That's a point. One should see * as a monoid operator rather than 
multiplication in the number meaning. I get it.

But I still believe that we are going way too far. I thought that all those 
algebra stuff "for everyone" was just a bad habit in the french education 
system for mathematics in the 70s (a total disaster if you want my point of 
view as a former math teacher). If you go this far, let me state :
1) + should not be used for floating point numbers as it is not associative 
(a + b) + c != a + (b + c)
2) * should not be used for floating point numbers as it is not associative 
(a * b) * c != a * (b * c)
If we go this far, we'll be in real trouble.

Yes, + for strings is not commutative. So what? It does not lead to some 
substantial problems.

Anyone coming from another langage will think "abcd" * s  as "abcd...abcd", 
not a concatenation of 2 strings. It is especially dangerous in a langage 
where types are not always explicit. I've seen a talk yesterday on cppcon 
2014 where they enforce C++ guys to code in a way that a Python developer 
should understand unless there is a very good reason not to do so.

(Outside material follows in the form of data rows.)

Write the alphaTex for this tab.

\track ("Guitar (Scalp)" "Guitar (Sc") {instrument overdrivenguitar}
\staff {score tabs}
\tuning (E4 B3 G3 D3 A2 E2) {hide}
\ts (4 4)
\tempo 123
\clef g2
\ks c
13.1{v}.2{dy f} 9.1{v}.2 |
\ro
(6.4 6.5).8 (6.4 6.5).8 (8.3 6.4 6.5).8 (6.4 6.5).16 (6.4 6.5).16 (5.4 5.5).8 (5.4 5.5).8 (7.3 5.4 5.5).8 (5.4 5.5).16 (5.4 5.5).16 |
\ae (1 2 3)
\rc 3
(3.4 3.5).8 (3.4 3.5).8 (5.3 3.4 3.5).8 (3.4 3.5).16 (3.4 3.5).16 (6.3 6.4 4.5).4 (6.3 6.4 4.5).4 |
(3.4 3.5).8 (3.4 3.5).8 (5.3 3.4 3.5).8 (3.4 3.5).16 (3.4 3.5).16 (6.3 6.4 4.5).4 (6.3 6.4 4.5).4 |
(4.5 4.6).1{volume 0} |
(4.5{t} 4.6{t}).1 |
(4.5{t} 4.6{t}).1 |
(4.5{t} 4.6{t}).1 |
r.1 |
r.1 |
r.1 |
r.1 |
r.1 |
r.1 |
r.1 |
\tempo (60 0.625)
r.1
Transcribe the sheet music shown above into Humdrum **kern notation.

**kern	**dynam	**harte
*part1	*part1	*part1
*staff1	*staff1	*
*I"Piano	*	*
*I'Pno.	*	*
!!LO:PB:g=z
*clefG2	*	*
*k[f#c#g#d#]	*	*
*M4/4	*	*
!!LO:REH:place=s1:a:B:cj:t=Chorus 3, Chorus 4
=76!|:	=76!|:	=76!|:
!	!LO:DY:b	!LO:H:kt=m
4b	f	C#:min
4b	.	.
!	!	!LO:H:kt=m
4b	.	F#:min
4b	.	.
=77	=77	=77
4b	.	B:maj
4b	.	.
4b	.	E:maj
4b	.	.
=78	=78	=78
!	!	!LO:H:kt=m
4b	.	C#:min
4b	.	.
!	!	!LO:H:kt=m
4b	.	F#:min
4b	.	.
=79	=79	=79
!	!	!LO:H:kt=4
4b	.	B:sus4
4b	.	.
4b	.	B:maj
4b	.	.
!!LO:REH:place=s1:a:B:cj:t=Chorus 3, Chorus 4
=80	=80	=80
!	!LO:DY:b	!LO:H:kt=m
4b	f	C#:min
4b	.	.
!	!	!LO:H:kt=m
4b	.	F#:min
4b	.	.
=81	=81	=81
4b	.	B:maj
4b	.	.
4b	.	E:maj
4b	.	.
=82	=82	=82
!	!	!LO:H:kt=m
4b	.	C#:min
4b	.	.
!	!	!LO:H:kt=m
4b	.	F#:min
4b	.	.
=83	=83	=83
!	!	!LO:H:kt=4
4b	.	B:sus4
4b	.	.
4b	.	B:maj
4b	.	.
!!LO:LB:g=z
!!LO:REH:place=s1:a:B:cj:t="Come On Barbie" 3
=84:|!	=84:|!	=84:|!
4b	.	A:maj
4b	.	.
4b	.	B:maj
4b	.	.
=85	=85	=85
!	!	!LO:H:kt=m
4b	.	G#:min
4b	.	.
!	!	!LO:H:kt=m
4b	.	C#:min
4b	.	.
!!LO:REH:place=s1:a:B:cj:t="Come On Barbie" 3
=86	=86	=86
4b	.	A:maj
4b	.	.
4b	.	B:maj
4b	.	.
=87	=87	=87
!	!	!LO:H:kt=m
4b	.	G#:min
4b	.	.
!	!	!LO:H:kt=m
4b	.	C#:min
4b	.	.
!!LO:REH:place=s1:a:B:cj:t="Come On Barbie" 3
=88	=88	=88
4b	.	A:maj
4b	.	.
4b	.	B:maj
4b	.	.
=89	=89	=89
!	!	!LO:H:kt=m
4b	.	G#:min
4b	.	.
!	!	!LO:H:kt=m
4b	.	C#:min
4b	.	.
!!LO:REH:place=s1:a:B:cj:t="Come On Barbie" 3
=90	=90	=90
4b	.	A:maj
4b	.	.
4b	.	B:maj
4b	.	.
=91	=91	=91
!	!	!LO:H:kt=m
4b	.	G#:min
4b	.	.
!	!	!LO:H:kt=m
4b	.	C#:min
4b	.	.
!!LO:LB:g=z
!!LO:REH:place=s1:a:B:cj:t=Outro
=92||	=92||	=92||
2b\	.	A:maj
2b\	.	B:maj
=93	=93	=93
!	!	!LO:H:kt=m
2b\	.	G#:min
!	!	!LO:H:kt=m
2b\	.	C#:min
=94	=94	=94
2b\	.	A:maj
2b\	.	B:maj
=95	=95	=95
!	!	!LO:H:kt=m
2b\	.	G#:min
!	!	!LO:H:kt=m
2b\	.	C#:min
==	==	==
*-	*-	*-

On Monday, April 27, 2015 at 3:50:10 PM UTC+2, Yuuki Soho wrote:
>
> There's one argument for * over +. That string concatenation is not 
> commutative, and that + main property is to be commutative.
>
> Personally I don't mind * for string concatenation. If anything I would 
> prefer to have matlab style concatenation, using []; it would make sense to 
> use concatenation syntax for concatenation.